● **Material for this task**:
⁂

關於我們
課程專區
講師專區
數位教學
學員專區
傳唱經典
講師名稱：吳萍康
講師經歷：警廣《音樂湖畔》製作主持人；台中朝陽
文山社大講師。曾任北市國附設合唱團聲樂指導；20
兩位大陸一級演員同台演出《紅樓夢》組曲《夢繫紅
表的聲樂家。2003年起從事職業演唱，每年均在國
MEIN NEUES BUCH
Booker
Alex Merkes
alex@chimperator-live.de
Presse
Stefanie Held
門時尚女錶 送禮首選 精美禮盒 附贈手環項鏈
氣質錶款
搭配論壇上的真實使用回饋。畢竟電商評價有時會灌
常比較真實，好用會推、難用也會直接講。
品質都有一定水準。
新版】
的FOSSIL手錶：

⁂

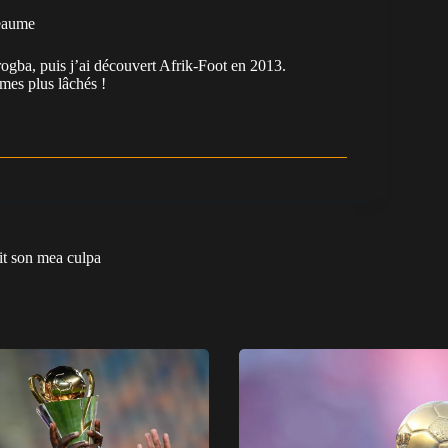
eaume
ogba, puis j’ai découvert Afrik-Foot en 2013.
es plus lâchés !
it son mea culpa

⁂

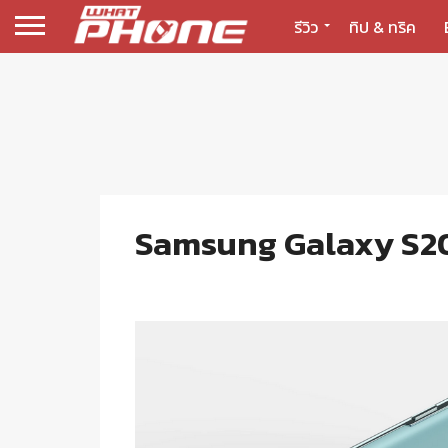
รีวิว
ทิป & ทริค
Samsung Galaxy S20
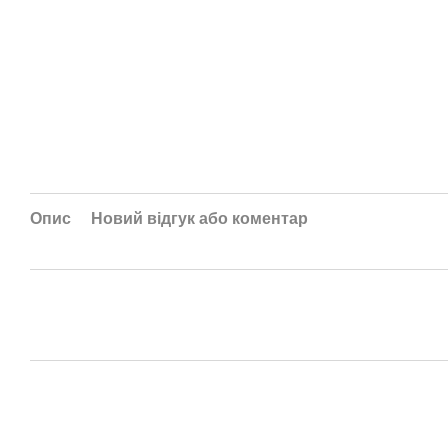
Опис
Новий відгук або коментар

⁂

● **Exercise directions**:
From the data above, output only the lines between the line containing "ogba, puis j’ai découvert Afrik-Foot en 2013." and the line containing "it son mea culpa", inclusive, exactly as written.

● **Response below**:
ogba, puis j’ai découvert Afrik-Foot en 2013.
es plus lâchés !
it son mea culpa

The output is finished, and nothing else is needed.